Optimizing airspace with technology

As an industry-owned organization, SITA is committed to supporting aviation’s key challenges by developing collaborative and intelligent digital solutions. Our joint Proof of Concept (POC) with SkySoft will adapt SITA’s OptiFlight solution to SkySoft’s air traffic management system to bring the same benefits to ATM as it does for airlines today. The POC aims to demonstrate that the solution operates effectively in the working environment, enables greater collaboration between ANSPs and airlines, makes operational improvements, and reduces emissions.

OptiFlight provides airline pilots with direct routing recommendations by leveraging machine learning on historical data and 4D weather forecasts so that pilots can request their optimized trajectories to ATC. However, due to the lack of flow between the cockpit and ATC center today, the controller is unaware of the pilot’s intentions, and directs are not visually displayed in the same way as a filed flight plan.

The integration of OptiFlight and SkySoft’s air traffic management system for the POC will permit the recommendations on ATC displays.
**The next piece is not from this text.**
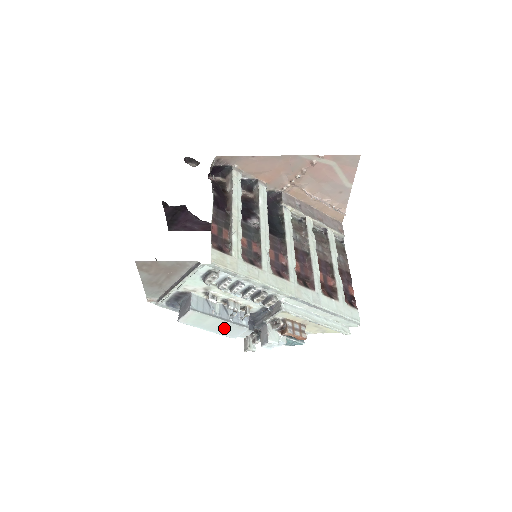
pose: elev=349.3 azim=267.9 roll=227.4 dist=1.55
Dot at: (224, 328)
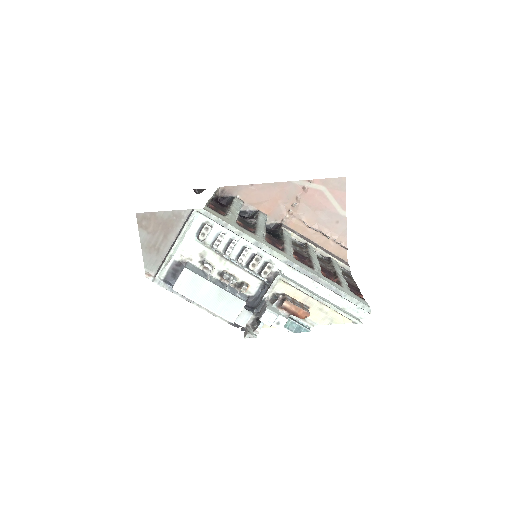
Dot at: (220, 302)
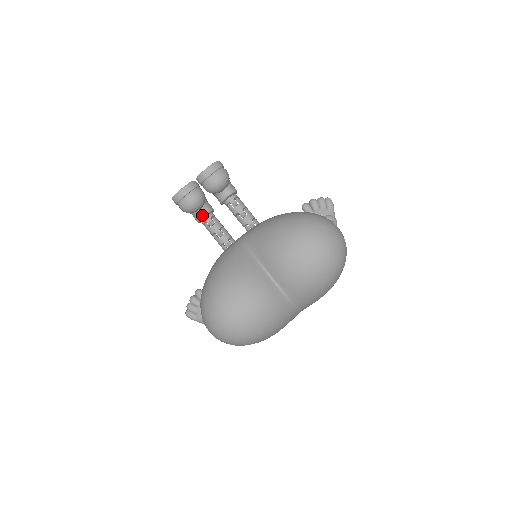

It will allow controllers to anticipate and analyze direct route recommendations, integrate them with trajectory management tools, and check that safety is maintained.

This enhancement in data sharing will facilitate ATC decision-making. OptiFlight’s recommendations, such as shortcuts and more optimal descent approaches, would have a higher chance of being granted. The benefits of this would include improved collaboration between the cockpit and ATC and a more efficient airspace – reducing fuel burn, costs, and carbon emissions.

The potential today

While ATM modernization initiatives will take some time to implement, leading ANSPs can take advantage of new technologies to improve their operations today. In SITA, we are evolving some of our proven solutions and choose to actively co-innovate with customers, partners like SkySoft, and universities to help solve the industry challenges of today and tomorrow.